THE INPUT below:

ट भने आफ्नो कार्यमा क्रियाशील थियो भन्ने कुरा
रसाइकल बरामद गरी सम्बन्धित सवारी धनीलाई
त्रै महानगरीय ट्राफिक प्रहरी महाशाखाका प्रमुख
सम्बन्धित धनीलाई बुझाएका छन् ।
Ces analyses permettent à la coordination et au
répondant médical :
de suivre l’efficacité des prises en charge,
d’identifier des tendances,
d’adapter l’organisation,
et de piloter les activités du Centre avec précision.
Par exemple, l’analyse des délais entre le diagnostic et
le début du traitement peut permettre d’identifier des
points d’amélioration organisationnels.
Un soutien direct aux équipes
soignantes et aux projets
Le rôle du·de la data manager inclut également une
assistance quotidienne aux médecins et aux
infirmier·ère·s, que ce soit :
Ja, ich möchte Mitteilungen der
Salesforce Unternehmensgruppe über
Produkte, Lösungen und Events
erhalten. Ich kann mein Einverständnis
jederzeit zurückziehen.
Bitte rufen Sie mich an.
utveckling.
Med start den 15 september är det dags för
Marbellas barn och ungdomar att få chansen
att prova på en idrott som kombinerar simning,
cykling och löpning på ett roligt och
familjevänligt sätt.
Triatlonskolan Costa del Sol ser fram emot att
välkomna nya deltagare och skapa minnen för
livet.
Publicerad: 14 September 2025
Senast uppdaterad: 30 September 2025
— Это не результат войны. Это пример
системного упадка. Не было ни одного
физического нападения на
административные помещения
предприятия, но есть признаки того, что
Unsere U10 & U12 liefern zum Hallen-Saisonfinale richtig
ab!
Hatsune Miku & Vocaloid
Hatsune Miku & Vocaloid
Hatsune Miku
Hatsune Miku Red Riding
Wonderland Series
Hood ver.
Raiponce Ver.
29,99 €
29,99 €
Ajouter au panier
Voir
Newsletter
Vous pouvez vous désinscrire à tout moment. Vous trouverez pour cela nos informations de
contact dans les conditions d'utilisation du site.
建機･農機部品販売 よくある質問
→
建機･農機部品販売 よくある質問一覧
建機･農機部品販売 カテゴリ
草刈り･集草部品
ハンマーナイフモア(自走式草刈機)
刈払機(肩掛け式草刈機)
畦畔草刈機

End of THE INPUT.

(WHAT NEEDS TO BE DONE): The entries above should be copied out exactly, with none left out.

(THE ANSWER):
ट भने आफ्नो कार्यमा क्रियाशील थियो भन्ने कुरा
रसाइकल बरामद गरी सम्बन्धित सवारी धनीलाई
त्रै महानगरीय ट्राफिक प्रहरी महाशाखाका प्रमुख
सम्बन्धित धनीलाई बुझाएका छन् ।
Ces analyses permettent à la coordination et au
répondant médical :
de suivre l’efficacité des prises en charge,
d’identifier des tendances,
d’adapter l’organisation,
et de piloter les activités du Centre avec précision.
Par exemple, l’analyse des délais entre le diagnostic et
le début du traitement peut permettre d’identifier des
points d’amélioration organisationnels.
Un soutien direct aux équipes
soignantes et aux projets
Le rôle du·de la data manager inclut également une
assistance quotidienne aux médecins et aux
infirmier·ère·s, que ce soit :
Ja, ich möchte Mitteilungen der
Salesforce Unternehmensgruppe über
Produkte, Lösungen und Events
erhalten. Ich kann mein Einverständnis
jederzeit zurückziehen.
Bitte rufen Sie mich an.
utveckling.
Med start den 15 september är det dags för
Marbellas barn och ungdomar att få chansen
att prova på en idrott som kombinerar simning,
cykling och löpning på ett roligt och
familjevänligt sätt.
Triatlonskolan Costa del Sol ser fram emot att
välkomna nya deltagare och skapa minnen för
livet.
Publicerad: 14 September 2025
Senast uppdaterad: 30 September 2025
— Это не результат войны. Это пример
системного упадка. Не было ни одного
физического нападения на
административные помещения
предприятия, но есть признаки того, что
Unsere U10 & U12 liefern zum Hallen-Saisonfinale richtig
ab!
Hatsune Miku & Vocaloid
Hatsune Miku & Vocaloid
Hatsune Miku
Hatsune Miku Red Riding
Wonderland Series
Hood ver.
Raiponce Ver.
29,99 €
29,99 €
Ajouter au panier
Voir
Newsletter
Vous pouvez vous désinscrire à tout moment. Vous trouverez pour cela nos informations de
contact dans les conditions d'utilisation du site.
建機･農機部品販売 よくある質問
→
建機･農機部品販売 よくある質問一覧
建機･農機部品販売 カテゴリ
草刈り･集草部品
ハンマーナイフモア(自走式草刈機)
刈払機(肩掛け式草刈機)
畦畔草刈機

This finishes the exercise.